▶ **Exercise instructions**:
Recast every line of the material below as a Markdown table with two columns, No. and Line. Put each line's number under No. and the line itself under Line, and leave out any blank lines.

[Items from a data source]
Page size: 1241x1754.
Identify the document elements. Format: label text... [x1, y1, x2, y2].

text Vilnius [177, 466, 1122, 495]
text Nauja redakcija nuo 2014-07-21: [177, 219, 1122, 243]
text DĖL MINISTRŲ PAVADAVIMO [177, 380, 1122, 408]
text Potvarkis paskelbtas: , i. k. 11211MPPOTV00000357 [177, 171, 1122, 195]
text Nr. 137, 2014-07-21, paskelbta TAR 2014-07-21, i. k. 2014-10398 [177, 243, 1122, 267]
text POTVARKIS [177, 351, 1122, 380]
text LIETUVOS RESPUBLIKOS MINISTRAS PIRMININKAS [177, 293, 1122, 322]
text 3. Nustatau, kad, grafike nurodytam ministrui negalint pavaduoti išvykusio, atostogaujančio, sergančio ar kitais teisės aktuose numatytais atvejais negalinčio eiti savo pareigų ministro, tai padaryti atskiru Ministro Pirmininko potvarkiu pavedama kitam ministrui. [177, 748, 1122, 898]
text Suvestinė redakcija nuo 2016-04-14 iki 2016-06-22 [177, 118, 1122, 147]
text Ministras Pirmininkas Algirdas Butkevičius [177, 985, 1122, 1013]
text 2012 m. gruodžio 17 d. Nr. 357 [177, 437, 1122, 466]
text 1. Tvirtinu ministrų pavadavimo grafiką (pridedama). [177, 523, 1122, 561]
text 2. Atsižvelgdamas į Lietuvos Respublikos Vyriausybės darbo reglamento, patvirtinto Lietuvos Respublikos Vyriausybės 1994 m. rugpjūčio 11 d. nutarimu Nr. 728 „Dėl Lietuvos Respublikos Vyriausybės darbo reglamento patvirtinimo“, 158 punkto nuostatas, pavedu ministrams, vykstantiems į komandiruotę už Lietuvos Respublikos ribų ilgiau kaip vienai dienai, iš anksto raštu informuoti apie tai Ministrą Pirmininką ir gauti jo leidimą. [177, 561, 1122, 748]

▶ **Reply to the exercise**:
| No. | Line |
|---|---|
| 1 | Page size: 1241x1754. |
| 2 | Identify the document elements. Format: label text... [x1, y1, x2, y2]. |
| 3 | text Vilnius [177, 466, 1122, 495] |
| 4 | text Nauja redakcija nuo 2014-07-21: [177, 219, 1122, 243] |
| 5 | text DĖL MINISTRŲ PAVADAVIMO [177, 380, 1122, 408] |
| 6 | text Potvarkis paskelbtas: , i. k. 11211MPPOTV00000357 [177, 171, 1122, 195] |
| 7 | text Nr. 137, 2014-07-21, paskelbta TAR 2014-07-21, i. k. 2014-10398 [177, 243, 1122, 267] |
| 8 | text POTVARKIS [177, 351, 1122, 380] |
| 9 | text LIETUVOS RESPUBLIKOS MINISTRAS PIRMININKAS [177, 293, 1122, 322] |
| 10 | text 3. Nustatau, kad, grafike nurodytam ministrui negalint pavaduoti išvykusio, atostogaujančio, sergančio ar kitais teisės aktuose numatytais atvejais negalinčio eiti savo pareigų ministro, tai padaryti atskiru Ministro Pirmininko potvarkiu pavedama kitam ministrui. [177, 748, 1122, 898] |
| 11 | text Suvestinė redakcija nuo 2016-04-14 iki 2016-06-22 [177, 118, 1122, 147] |
| 12 | text Ministras Pirmininkas Algirdas Butkevičius [177, 985, 1122, 1013] |
| 13 | text 2012 m. gruodžio 17 d. Nr. 357 [177, 437, 1122, 466] |
| 14 | text 1. Tvirtinu ministrų pavadavimo grafiką (pridedama). [177, 523, 1122, 561] |
| 15 | text 2. Atsižvelgdamas į Lietuvos Respublikos Vyriausybės darbo reglamento, patvirtinto Lietuvos Respublikos Vyriausybės 1994 m. rugpjūčio 11 d. nutarimu Nr. 728 „Dėl Lietuvos Respublikos Vyriausybės darbo reglamento patvirtinimo“, 158 punkto nuostatas, pavedu ministrams, vykstantiems į komandiruotę už Lietuvos Respublikos ribų ilgiau kaip vienai dienai, iš anksto raštu informuoti apie tai Ministrą Pirmininką ir gauti jo leidimą. [177, 561, 1122, 748] |